松岡氏の講演の様子
フリー株式会社が主催する、経営とバックオフィスをつなぐイベント「freee統合ワールド2026」が16日都内で開かれた。医療業界向けセッションでは、「地域医療を支える医療法人の『持続可能な経営戦略』~済生会熊本病院に学ぶ地域連携の深化と、日本経営が語る多業態DX~」をテーマに、済生会熊本病院経営企画室/広報室室長の松岡佳孝氏、日本経営グループの渡井紳一郎氏、フリー株式会社の瀬見井佐和子氏が、医療機関の地域連携の深化や医療法人の経営基盤強化、バックオフィス改革の必要性、DXの方向性について意見を交わした。
松岡氏は、日本の医療提供体制について、病院数や病床数が多い一方で、医師や看護師などの人的資源が偏在している点が課題だと指摘した。
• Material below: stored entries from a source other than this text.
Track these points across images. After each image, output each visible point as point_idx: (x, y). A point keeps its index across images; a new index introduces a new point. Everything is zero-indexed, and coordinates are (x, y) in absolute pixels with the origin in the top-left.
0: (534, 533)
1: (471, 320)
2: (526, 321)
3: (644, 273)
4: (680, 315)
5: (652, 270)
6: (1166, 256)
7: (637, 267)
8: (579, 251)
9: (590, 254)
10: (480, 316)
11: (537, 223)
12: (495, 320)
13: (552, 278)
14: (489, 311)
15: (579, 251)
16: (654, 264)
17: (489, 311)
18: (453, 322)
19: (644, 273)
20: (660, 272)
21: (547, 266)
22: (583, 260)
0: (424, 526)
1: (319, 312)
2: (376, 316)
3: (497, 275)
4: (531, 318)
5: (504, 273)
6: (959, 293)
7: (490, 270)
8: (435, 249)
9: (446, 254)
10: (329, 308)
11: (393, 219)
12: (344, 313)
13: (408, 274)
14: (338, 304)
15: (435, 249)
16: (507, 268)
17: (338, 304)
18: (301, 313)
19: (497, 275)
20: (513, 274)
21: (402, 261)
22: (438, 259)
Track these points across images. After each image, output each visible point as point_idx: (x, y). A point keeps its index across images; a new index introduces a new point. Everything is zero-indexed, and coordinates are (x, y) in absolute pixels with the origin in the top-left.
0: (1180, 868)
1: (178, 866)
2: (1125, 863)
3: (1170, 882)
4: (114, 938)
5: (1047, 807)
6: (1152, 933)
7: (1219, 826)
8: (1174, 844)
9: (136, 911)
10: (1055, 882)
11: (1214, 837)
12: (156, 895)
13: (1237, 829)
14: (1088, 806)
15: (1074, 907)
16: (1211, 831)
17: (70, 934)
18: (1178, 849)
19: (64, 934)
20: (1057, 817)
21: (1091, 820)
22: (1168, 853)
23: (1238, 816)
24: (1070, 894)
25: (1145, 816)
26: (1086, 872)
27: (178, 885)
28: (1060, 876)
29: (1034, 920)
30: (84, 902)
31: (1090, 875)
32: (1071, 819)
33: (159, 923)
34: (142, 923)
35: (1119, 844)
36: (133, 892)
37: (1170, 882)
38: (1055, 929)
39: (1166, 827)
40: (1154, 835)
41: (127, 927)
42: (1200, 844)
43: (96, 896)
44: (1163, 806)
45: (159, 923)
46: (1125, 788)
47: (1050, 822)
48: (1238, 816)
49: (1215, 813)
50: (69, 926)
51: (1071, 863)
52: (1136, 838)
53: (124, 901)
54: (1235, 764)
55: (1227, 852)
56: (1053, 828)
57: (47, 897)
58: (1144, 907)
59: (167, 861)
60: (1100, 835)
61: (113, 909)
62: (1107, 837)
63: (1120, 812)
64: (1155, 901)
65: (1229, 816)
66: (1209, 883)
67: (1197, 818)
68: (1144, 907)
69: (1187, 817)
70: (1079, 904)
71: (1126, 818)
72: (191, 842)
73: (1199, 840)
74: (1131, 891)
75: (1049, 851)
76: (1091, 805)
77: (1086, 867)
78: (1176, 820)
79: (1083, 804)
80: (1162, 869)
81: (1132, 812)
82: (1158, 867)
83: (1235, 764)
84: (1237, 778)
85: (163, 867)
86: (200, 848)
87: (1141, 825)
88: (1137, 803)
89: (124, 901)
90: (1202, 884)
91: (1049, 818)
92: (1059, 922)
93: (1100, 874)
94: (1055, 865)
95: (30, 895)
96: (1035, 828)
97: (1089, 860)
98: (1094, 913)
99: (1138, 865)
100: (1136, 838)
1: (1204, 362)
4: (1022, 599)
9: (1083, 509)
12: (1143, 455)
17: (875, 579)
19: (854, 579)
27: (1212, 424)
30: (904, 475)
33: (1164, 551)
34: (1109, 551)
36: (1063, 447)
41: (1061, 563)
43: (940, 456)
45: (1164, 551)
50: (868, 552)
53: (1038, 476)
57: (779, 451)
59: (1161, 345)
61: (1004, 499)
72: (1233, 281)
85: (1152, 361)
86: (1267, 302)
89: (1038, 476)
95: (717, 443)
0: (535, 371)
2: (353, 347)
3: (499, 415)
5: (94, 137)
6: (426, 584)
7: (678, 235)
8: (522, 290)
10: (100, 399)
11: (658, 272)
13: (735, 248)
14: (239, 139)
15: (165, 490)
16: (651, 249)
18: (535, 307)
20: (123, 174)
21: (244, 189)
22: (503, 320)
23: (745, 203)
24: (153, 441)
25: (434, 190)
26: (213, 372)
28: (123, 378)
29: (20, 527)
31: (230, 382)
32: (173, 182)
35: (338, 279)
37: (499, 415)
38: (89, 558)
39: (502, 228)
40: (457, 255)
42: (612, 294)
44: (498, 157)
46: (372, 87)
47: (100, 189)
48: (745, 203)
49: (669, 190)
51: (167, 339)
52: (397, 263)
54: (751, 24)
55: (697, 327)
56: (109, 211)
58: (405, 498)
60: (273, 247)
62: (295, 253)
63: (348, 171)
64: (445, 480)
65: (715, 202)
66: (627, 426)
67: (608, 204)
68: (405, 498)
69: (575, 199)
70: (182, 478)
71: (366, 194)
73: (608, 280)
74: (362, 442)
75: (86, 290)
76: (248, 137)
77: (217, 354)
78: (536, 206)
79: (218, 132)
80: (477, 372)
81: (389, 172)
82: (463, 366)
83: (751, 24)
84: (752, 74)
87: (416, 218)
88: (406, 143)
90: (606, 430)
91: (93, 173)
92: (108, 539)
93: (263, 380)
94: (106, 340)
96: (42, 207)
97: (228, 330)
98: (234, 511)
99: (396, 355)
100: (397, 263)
また、今後85歳以上の高齢者人口の増加が見込まれる中、高齢者救急や介護を必要とする患者への対応が、地域医療の大きな課題になるとの認識を示した。
そのため、医療機関としては今後診療科や医師の集約、施設間の役割分担、地域内での連携強化が重要になるだろうと述べた。済生会熊本病院では、従来の「入院や手術につながる患者紹介」を中心とした連携から、より早い段階で患者と接点を持ち、重症化や不要な入院を防ぐ方向へと連携を広げ、このような状況に対応しているという。その具体策の一つとして、同院では、適切な外来診療によって不要な入院を予防・回避できる可能性がある疾患群ACSC(Ambulatory Care-Sensitive Conditions)への対応を重視し、心不全などを念頭に、地域の医療機関と連携し、患者の早期検査や治療につなげる取り組みを進めているとしている。
さらに同院では、患者の流れを組織的に管理するPFM(Patient Flow Management)の部門を立ち上げ、これにより、患者の入院後の管理だけでなく、救急患者や他医療機関からの受け入れなども含めて患者の流れを把握し、医療の質向上と経営改善の両立を目指しているという。
松岡氏は、こうした環境変化、医療機関の統合、地域連携が進む中で、医療機関としては診療機能だけでなく、人事、経理、経営分析などのバックオフィス機能をどう見直すかも課題であると指摘した。その上で、現場を支えるバックオフィス部門を効率化し、組織として再現性のある経営判断を行えるようにすることが重要だと述べた。